Sinonasal carcinoma is a very rare cancer, with an incidence rate of less than 1 per 100,000 per year. [3] EPSCC is incredibly rare as well. Approximately 2.5% of all small cell carcinomas present in extra pulmonary sites, these account for 0.1% to 0.4% of all malignancies. [4] In the past 45 years there have only been 77 reported cases of small cell neuroendocrine carcinomas of the paranasal region in the medical literature. [5] Diagnosis of this malignancy is made by histopathological appearance. According to the World Health Organization small cell neuroendocrine carcinoma defined as malignant epithelial tumors consisting of small cells with scant cytoplasm, ill-defined borders, granular nuclear chromatin, absent nucleoli with extensive necrosis and high mitotic count. The tumor often also stains positive for synaptophysin, CD56, and chromogranin A. [6] Grading is broken into 4 levels from lowest to highest: carcinoid (grade 1), atypical carcinoid (grade 2), large cell neuroendocrine (grade 3 large cell), and small cell neuroendocrine (grade 3 small cell). [7] Grading is determined by Ki-67 index (a marker for mitosis and cell proliferation), and mitotic figures per high power field. Higher grading connotes a more aggressive tumor and is an important prognostic factor for neuroendocrine tumors. [8]
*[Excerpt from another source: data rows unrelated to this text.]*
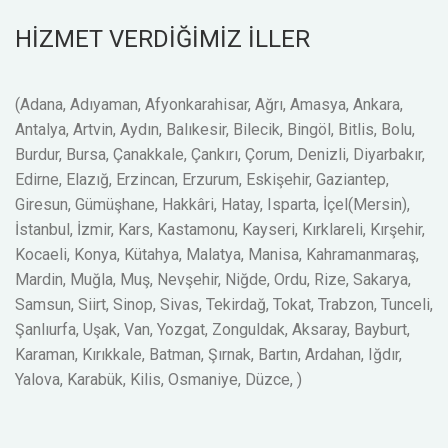
HİZMET VERDİĞİMİZ İLLER
(Adana, Adıyaman, Afyonkarahisar, Ağrı, Amasya, Ankara,
Antalya, Artvin, Aydın, Balıkesir, Bilecik, Bingöl, Bitlis, Bolu,
Burdur, Bursa, Çanakkale, Çankırı, Çorum, Denizli, Diyarbakır,
Edirne, Elazığ, Erzincan, Erzurum, Eskişehir, Gaziantep,
Giresun, Gümüşhane, Hakkâri, Hatay, Isparta, İçel(Mersin),
İstanbul, İzmir, Kars, Kastamonu, Kayseri, Kırklareli, Kırşehir,
Kocaeli, Konya, Kütahya, Malatya, Manisa, Kahramanmaraş,
Mardin, Muğla, Muş, Nevşehir, Niğde, Ordu, Rize, Sakarya,
Samsun, Siirt, Sinop, Sivas, Tekirdağ, Tokat, Trabzon, Tunceli,
Şanlıurfa, Uşak, Van, Yozgat, Zonguldak, Aksaray, Bayburt,
Karaman, Kırıkkale, Batman, Şırnak, Bartın, Ardahan, Iğdır,
Yalova, Karabük, Kilis, Osmaniye, Düzce, )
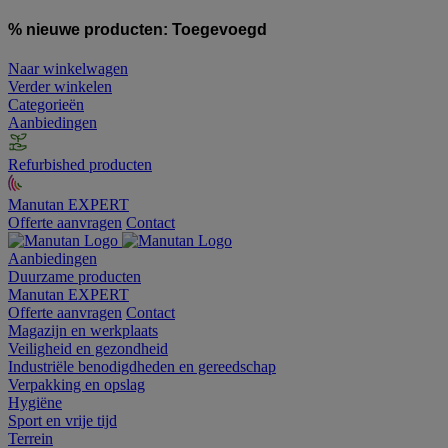
% nieuwe producten:
Toegevoegd
Naar winkelwagen
Verder winkelen
Categorieën
Aanbiedingen
Refurbished producten
Manutan EXPERT
Offerte aanvragen
Contact
Aanbiedingen
Duurzame producten
Manutan EXPERT
Offerte aanvragen
Contact
Magazijn en werkplaats
Veiligheid en gezondheid
Industriële benodigdheden en gereedschap
Verpakking en opslag
Hygiëne
Sport en vrije tijd
Terrein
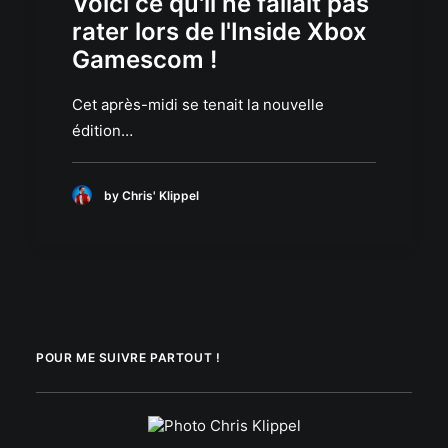
Voici ce qu'il ne fallait pas
rater lors de l'Inside Xbox
Gamescom !
Cet après-midi se tenait la nouvelle
édition…
by Chris' Klippel
POUR ME SUIVRE PARTOUT !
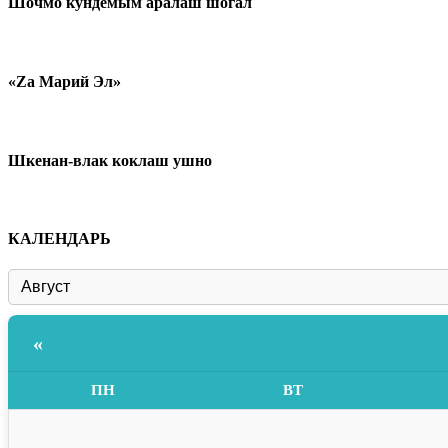
Шочмо кундемым аралаш шогал
«Zа Марий Эл»
Шкенан-влак коклаш ушно
КАЛЕНДАРЬ
«
ПН
ВТ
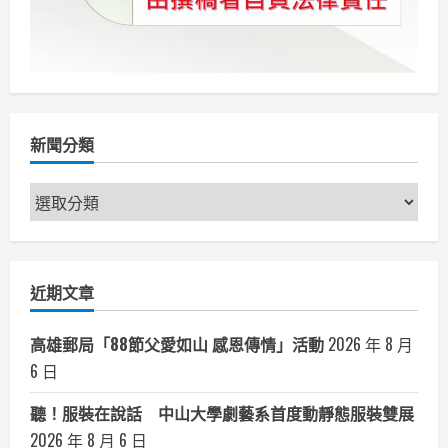
新聞分類
新
聞
分
類
近期文章
高雄郵局「88節父愛如山 感恩傳情」活動
2026 年 8 月
6 日
聽！服裝在說話 中山大學劇藝系首度動靜態服裝雙展
2026 年 8 月 6 日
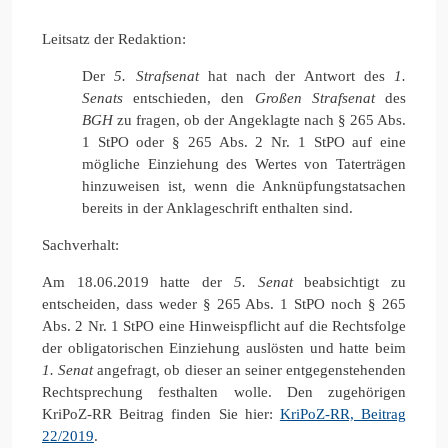
Leitsatz der Redaktion:
Der
5. Strafsenat
hat nach der Antwort des
1.
Senats
entschieden, den
Großen Strafsenat
des
BGH
zu fragen, ob der Angeklagte nach § 265 Abs.
1 StPO oder § 265 Abs. 2 Nr. 1 StPO auf eine
mögliche Einziehung des Wertes von Taterträgen
hinzuweisen ist, wenn die Anknüpfungstatsachen
bereits in der Anklageschrift enthalten sind.
Sachverhalt:
Am 18.06.2019 hatte der
5. Senat
beabsichtigt zu
entscheiden, dass weder § 265 Abs. 1 StPO noch § 265
Abs. 2 Nr. 1 StPO eine Hinweispflicht auf die Rechtsfolge
der obligatorischen Einziehung auslösten und hatte beim
1. Senat
angefragt, ob dieser an seiner entgegenstehenden
Rechtsprechung festhalten wolle. Den zugehörigen
KriPoZ-RR Beitrag finden Sie hier:
KriPoZ-RR, Beitrag
22/2019
.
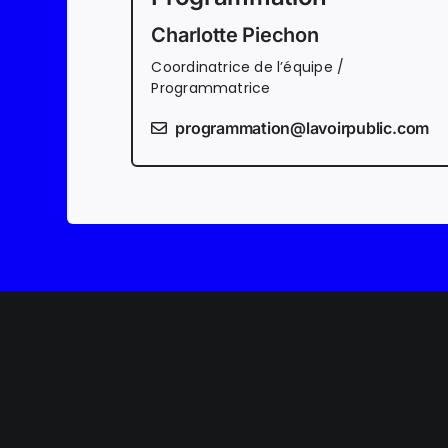
Charlotte Piechon
Coordinatrice de l’équipe
/
Programmatrice
programmation@lavoirpublic.com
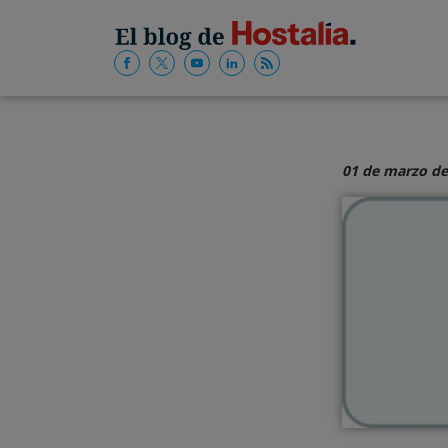
01 de marzo de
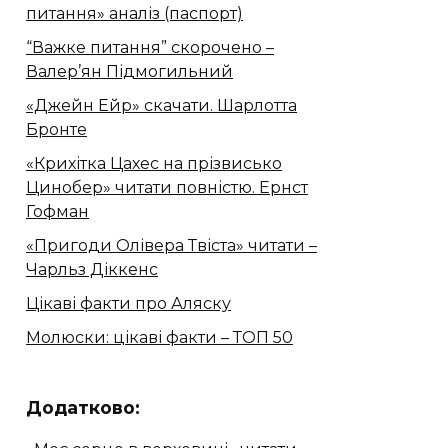
питання» аналіз (паспорт)
“Важке питання” скорочено –
Валер’ян Підмогильний
«Джейн Ейр» скачати. Шарлотта
Бронте
«Крихітка Цахес на прізвисько
Цинобер» читати повністю. Ернст
Гофман
«Пригоди Олівера Твіста» читати –
Чарльз Діккенс
Цікаві факти про Аляску
Молюски: цікаві факти – ТОП 50
Додатково:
A retrospective study by Wong and colleagues demonstrated that EPSCC has a slight male predilection with an incidence rate of 0.45 per 100,000 in males and 0.37 per 100,000 in females. Compared to pulmonary small cell carcinoma, EPSCC is approximately 15 times rarer. [9] The most common site of EPSCC is the gastrointestinal tract at 33%, next is genitourinary at 20%.  Head and neck EPSCCs made up 11% of the cancers found in this study. [9] Several other studies by other groups have found similar incidences and location distributions. [10,11] Overall these cancers have a poor prognosis and a prone to metastasis and recurrence. [2] Survival varies based on location of disease gastrointestinal and chest malignances have the worst 3-year survival rates, 8% and 7% respectively. While head and neck lesions have a 16% survival rate at 3 years. [9] Other poor prognostic factors include extensive disease (defined by any indication of spread beyond local boundaries), medical comorbidities, and hyponatremia. Although, the hyponatremia may not be an independent prognostic factor due to its association with high staging. Interestingly however, age, smoking status or history, and white blood cell count was not associated with worse prognosis. [12] Due to the rarity of paranasal EPSCC, there are no evidence based specific recommendations. [13] However, a large retrospective review head and neck using the national cancer database of 851 cases found that the most common therapy for locally advanced disease was chemotherapy and radiation. They didn’t find any improvement in survival rates with multimodal therapy verses single modality therapy. [14]

EPSCC is quite different from other tumors of that more often occur in the Sinonasal tract. Treatment options are more align with pulmonary small cell carcinoma. For limited disease curative treatment is certainly possible using the same therapies utilized for pulmonary small cell carcinoma. For extensive disease however, EPSCC has an incredibly poor prognosis with a median survival of 0.7 years. [15] As far as head and neck EPSCC goes, nasal cavity neoplasms had the best overall survival with 53% surviving at the 3-year mark. [14]

Conclusion

The patient was found to have stage IVa locally spread small cell carcinoma of the right nasal cavity and extending into the ethmoid sinuses and intracranially. Prognosis is poor based off grading and stage, but definitive therapy is currently being pursued.